Given data and a procedure for computing the function, CurveFit will find a best fit of the data to the function in the least squares sense.
- Weight observations
- Multiple dependent variables
- Bootstrap estimation
- Histogram and surface plots of bootstrapped coefficients
- Profile t, and profile likelihood trace plots
- Levenberg-Marquardt descent method
- Polak-Ribiere conjugate gradient descent method
- Ability to activate and inactivate coefficients
- Heteroskedastic-consistent covariance matrix of coefficients
CurveFit includes special procedures for computing bootstrapped estimates. One procedure produces a mean vector and covariance matrix of the bootstrapped coefficients. Another generates histogram plots of the distribution of the coefficients and surface plots of the parameters in pairs. The plots are especially valuable for nonlinear models because the distributions of the coefficients may not be unimodal or symmetric.
Profile t, and Profile Likelihood Trace Plots
Also included in the module is a procedure that generates profile t trace plots and profile likelihood trace plots using methods described in Bates and Watts, “Nonlinear Regression Analysis and its Applications”. Ordinary statistical inference can be very misleading in nonlinear models. These plots are superior to usual methods in assessing the statistical significance of coefficients in nonlinear models.
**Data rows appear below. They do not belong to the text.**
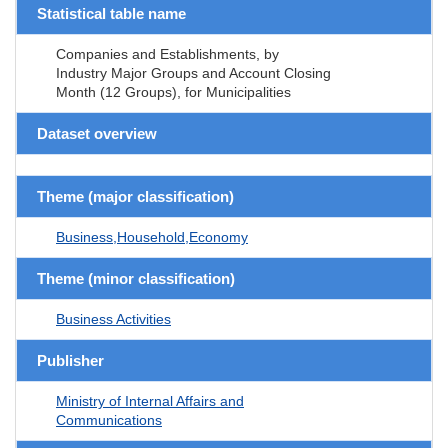
Statistical table name
Companies and Establishments, by
Industry Major Groups and Account Closing
Month (12 Groups), for Municipalities
Dataset overview
Theme (major classification)
Business,Household,Economy
Theme (minor classification)
Business Activities
Publisher
Ministry of Internal Affairs and
Communications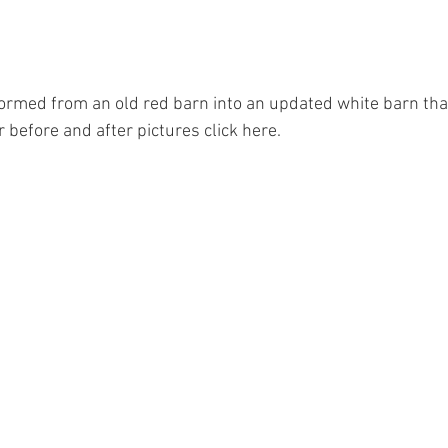
ormed from an old red barn into an updated white barn tha
 before and after pictures click here. 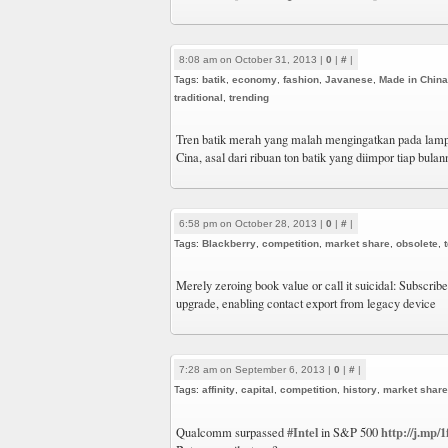
8:08 am on October 31, 2013 |
0
|
#
|
Tags:
batik
,
economy
,
fashion
,
Javanese
,
Made in China
traditional
,
trending
Tren batik merah yang malah mengingatkan pada lampi
Cina, asal dari ribuan ton batik yang diimpor tiap bula
6:58 pm on October 28, 2013 |
0
|
#
|
Tags:
Blackberry
,
competition
,
market share
,
obsolete
,
Merely zeroing book value or call it suicidal: Subscribe
upgrade, enabling contact export from legacy device
7:28 am on September 6, 2013 |
0
|
#
|
Tags:
affinity
,
capital
,
competition
,
history
,
market share
#Intel
http://j.mp/
Qualcomm surpassed
in S&P 500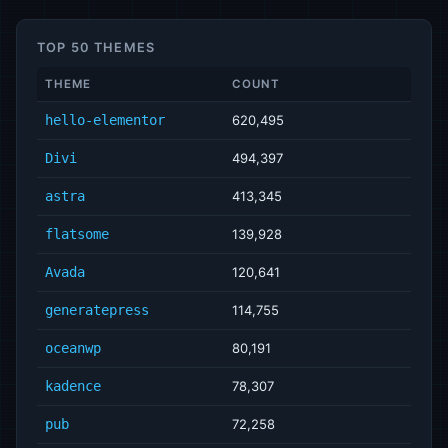
TOP 50 THEMES
THEME
COUNT
hello-elementor
620,495
Divi
494,397
astra
413,345
flatsome
139,928
Avada
120,641
generatepress
114,755
oceanwp
80,191
kadence
78,307
pub
72,258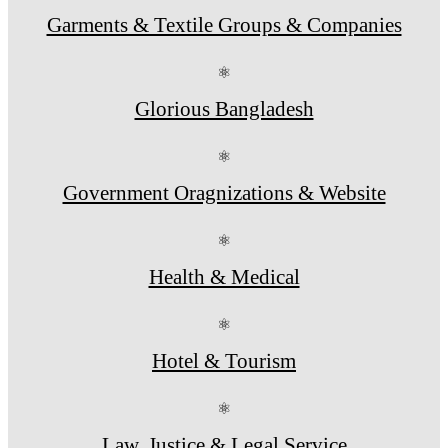
Garments & Textile Groups & Companies
⚛
Glorious Bangladesh
⚛
Government Oragnizations & Website
⚛
Health & Medical
⚛
Hotel & Tourism
⚛
Law, Justice & Legal Service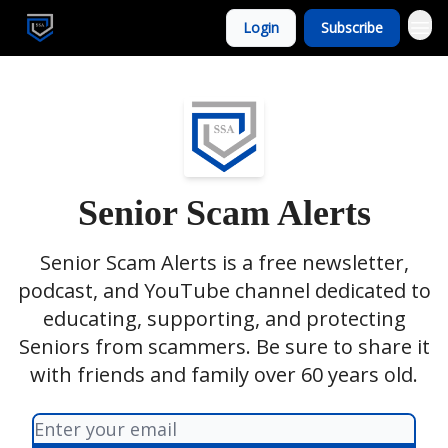
Login
Subscribe
Senior Scam Alerts
Senior Scam Alerts is a free newsletter,
podcast, and YouTube channel dedicated to
educating, supporting, and protecting
Seniors from scammers. Be sure to share it
with friends and family over 60 years old.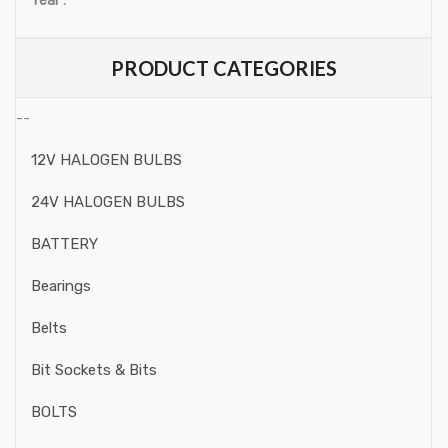
Year :
Ratchets, Extensions
Ratchets
PRODUCT CATEGORIES
Adaptors
--
Joints
12V HALOGEN BULBS
Extension Barss
24V HALOGEN BULBS
Sliding Bars
BATTERY
Socket Rails
Bearings
Spinner Handle
Belts
Flexible Handles
Bit Sockets & Bits
Speciality Tools Motorbike
BOLTS
Engine & Attachments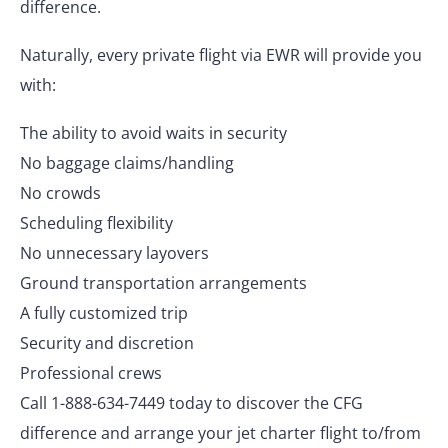
difference.
Naturally, every private flight via EWR will provide you
with:
The ability to avoid waits in security
No baggage claims/handling
No crowds
Scheduling flexibility
No unnecessary layovers
Ground transportation arrangements
A fully customized trip
Security and discretion
Professional crews
Call 1-888-634-7449 today to discover the CFG
difference and arrange your jet charter flight to/from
The primary descent method for the single dependent variable is the classical Levenberg-Marquardt method. This method takes advantage of the structure of the nonlinear least squares problem, providing a robust and swift means for convergence to the minimum. If, however, the model contains a large number of coefficients to be estimated, this method can be burdensome because of the requirement for storing and computing the information matrix. For such models the Polak-Ribiere version of the conjugate gradient method is provided, which does not require the storage or computation of this matrix.
Multiple Dependent Variables
CurveFit allows multiple dependent variables using a criterion function permitting the interpretation of the estimated coefficients as either maximum likelihood estimates or as Bayesian estimates with a noninformative prior. This feature is useful for estimating the parameters of “compartment” models, i.e., models arising from linear first order differential equations.
Platform: Windows, Mac, and Linux.
Requirements: GAUSS/GAUSS Light version 8.0 or higher.